WHAT IS EXPECTED: Needed from the data below: all lines that contain the word "wash".

EXCERPTED DATA:
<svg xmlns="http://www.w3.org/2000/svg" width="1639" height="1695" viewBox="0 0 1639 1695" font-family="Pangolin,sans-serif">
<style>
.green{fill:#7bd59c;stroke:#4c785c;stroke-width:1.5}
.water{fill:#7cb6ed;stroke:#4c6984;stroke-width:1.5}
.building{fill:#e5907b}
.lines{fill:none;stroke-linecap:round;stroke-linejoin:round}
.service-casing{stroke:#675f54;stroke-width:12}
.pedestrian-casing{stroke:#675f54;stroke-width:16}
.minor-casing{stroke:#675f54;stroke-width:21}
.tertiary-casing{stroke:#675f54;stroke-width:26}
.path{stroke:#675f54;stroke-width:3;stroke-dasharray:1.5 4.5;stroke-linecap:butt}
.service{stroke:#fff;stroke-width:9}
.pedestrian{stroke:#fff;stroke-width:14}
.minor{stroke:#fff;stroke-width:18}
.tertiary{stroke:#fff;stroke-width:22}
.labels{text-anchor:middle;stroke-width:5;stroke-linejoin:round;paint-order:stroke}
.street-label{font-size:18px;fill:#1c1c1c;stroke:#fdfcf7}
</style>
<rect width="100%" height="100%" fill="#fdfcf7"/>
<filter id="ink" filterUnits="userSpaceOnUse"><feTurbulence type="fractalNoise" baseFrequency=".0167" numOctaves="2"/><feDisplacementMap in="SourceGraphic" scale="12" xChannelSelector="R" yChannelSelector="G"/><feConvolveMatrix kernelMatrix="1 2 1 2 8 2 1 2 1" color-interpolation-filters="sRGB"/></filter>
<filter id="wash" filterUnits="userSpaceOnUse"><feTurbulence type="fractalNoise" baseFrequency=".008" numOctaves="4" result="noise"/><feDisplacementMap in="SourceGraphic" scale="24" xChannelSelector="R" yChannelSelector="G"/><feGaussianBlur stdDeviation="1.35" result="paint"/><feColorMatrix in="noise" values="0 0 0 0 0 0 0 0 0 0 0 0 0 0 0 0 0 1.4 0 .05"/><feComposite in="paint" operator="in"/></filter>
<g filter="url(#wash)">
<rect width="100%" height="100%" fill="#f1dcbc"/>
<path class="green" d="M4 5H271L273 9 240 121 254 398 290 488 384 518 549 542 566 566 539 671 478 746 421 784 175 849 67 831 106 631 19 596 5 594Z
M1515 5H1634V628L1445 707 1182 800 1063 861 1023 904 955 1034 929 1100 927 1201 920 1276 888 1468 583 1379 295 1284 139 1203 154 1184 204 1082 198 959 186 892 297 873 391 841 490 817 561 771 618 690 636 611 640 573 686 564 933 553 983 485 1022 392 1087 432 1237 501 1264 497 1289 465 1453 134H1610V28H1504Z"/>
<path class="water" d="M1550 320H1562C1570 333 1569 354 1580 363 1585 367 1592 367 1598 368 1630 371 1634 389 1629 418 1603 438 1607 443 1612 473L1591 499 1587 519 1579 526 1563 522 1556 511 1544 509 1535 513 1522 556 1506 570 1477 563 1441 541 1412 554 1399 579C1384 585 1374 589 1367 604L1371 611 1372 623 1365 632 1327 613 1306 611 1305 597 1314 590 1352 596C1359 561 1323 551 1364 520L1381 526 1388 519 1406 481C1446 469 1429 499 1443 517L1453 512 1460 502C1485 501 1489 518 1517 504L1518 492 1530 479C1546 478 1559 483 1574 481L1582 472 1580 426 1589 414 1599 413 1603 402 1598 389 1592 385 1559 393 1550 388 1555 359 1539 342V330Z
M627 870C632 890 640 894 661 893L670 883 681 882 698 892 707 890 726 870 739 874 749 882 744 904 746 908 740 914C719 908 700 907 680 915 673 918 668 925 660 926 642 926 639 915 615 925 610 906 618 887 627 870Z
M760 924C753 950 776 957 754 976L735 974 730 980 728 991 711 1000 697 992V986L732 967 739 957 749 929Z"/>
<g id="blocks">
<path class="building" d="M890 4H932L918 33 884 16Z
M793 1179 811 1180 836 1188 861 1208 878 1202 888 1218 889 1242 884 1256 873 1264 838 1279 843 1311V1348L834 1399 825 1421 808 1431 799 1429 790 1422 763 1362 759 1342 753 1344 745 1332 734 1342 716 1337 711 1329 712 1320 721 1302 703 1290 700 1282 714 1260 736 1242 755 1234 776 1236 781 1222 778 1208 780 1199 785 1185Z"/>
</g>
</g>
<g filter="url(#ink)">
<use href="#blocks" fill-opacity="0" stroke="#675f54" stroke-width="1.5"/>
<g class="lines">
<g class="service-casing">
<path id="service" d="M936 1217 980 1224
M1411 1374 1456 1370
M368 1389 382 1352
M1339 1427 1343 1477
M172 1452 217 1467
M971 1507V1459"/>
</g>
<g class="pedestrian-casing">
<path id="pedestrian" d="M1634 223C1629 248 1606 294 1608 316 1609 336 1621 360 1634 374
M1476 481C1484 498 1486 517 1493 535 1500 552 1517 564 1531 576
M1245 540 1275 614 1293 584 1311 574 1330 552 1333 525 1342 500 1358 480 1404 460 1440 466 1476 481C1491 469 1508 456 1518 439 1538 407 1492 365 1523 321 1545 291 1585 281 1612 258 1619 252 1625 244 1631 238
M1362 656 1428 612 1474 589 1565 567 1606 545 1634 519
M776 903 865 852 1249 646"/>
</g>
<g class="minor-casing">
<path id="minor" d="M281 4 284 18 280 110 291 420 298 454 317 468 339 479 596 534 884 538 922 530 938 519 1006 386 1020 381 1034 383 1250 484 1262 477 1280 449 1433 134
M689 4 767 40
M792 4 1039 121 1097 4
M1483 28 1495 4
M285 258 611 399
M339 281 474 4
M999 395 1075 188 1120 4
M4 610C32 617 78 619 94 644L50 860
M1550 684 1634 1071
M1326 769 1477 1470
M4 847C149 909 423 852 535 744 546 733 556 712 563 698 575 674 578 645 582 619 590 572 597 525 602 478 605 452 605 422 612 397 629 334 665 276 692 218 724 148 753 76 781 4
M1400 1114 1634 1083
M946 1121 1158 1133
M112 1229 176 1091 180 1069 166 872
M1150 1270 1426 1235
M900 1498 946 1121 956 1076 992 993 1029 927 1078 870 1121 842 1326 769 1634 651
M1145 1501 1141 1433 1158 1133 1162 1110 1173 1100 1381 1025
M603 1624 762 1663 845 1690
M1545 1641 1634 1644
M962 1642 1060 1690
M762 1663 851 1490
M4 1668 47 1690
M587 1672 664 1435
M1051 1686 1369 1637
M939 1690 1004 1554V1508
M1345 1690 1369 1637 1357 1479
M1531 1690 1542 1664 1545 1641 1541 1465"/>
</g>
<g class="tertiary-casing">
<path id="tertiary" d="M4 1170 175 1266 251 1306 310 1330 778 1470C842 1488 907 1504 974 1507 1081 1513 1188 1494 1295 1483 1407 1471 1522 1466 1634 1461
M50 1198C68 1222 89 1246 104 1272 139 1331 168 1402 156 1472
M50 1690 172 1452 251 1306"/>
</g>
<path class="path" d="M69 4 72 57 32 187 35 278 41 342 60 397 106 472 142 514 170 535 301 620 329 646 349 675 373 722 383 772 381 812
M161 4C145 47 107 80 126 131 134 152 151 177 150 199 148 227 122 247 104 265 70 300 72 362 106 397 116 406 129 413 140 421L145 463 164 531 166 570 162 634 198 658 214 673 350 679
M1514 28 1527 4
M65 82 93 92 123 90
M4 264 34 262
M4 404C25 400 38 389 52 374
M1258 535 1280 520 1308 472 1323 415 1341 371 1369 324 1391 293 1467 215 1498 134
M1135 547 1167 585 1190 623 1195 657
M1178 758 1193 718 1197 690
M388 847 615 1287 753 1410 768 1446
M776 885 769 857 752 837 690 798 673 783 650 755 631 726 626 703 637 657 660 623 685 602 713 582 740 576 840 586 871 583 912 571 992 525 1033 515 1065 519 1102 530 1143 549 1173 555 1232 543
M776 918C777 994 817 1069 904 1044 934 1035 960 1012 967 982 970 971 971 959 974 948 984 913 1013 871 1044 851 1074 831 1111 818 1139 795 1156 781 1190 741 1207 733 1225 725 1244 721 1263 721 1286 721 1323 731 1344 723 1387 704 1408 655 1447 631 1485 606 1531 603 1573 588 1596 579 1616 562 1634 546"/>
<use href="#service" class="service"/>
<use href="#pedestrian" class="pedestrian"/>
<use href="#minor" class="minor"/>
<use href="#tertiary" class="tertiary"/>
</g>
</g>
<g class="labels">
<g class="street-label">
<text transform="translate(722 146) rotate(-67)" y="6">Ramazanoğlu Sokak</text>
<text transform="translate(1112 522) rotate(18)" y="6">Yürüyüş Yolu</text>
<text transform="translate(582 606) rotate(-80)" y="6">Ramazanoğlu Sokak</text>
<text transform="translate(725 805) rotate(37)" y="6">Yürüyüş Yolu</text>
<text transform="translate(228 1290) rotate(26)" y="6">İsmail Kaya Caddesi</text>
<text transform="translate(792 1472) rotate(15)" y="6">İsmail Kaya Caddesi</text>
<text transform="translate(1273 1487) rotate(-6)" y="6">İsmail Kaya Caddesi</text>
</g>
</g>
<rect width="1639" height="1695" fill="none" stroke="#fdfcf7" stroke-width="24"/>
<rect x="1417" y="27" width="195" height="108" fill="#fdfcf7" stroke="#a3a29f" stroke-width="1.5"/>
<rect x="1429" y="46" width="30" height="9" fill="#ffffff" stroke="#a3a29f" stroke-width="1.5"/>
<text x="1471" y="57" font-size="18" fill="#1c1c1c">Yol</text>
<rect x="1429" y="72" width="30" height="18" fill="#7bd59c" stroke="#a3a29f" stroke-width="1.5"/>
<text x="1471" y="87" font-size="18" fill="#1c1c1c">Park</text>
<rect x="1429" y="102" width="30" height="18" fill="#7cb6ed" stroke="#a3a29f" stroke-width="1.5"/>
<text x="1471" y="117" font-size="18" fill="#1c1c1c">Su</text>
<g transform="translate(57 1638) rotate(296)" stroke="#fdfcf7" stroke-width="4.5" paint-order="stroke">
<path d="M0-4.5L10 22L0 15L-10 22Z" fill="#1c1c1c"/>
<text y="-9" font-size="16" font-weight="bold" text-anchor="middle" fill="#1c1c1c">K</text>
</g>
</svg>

WORKED SOLUTION:
<filter id="wash" filterUnits="userSpaceOnUse"><feTurbulence type="fractalNoise" baseFrequency=".008" numOctaves="4" result="noise"/><feDisplacementMap in="SourceGraphic" scale="24" xChannelSelector="R" yChannelSelector="G"/><feGaussianBlur stdDeviation="1.35" result="paint"/><feColorMatrix in="noise" values="0 0 0 0 0 0 0 0 0 0 0 0 0 0 0 0 0 1.4 0 .05"/><feComposite in="paint" operator="in"/></filter>
<g filter="url(#wash)">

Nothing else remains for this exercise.